▶ **Work to complete**:
Answer from the Judy Collins article below:
(a) At what age did Collins make her public debut as a pianist?
(b) How many episodes does the podcast series Since You've Asked have?
(c) How long has Collins had her apartment on the Upper West Side?

AARP Hearing Center
Judy Collins was 22 when her folk-oriented debut album, A Maid of Constant Sorrow, arrived 60 years ago. That was the launch of her second act. She had already spent years as a classical pianist, training since the age of 4 and making her public debut at 13. After recording a broad range of folk, pop, rock, show tunes and standards on 41 studio albums over the past 60 years, the 82-year-old soprano refuses to slow down.
An album of her own compositions, Beauty and Resistance, is due by late summer. She's just released a collection of covers, White Bird: Anthology of Favorites (listen here). And on June 3, she will launch Since You've Asked, a 24-episode podcast series featuring her conversations with admired musicians and creative thinkers. Collins, whose silvery voice has lost none of its radiance or range, also intends to resume her pace of 120 concerts annually and has booked shows starting in June.
From her apartment on New York City's Upper West Side (which she's had for more than 50 years), Collins spoke with AARP about her life, loves, songs and why, at 82, she can't imagine retiring.

(Entries from a collection)
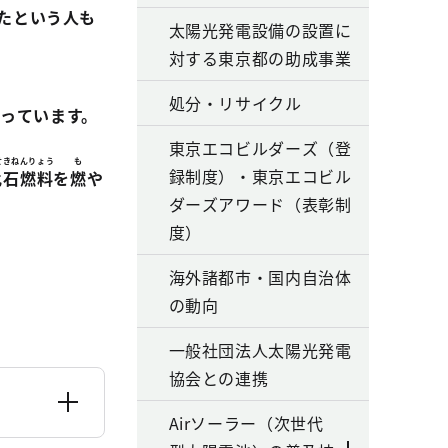
たという人も
太陽光発電設備の設置に
対する東京都の助成事業
処分・リサイクル
っています。
東京エコビルダーズ（登
せきねんりょう
も
録制度）・東京エコビル
化石燃料
を
燃
や
ダーズアワード（表彰制
度）
海外諸都市・国内自治体
の動向
一般社団法人太陽光発電
協会との連携
Airソーラー（次世代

▶ **Solution for this problem**:
(a) At 13.
(b) 24 episodes.
(c) More than 50 years.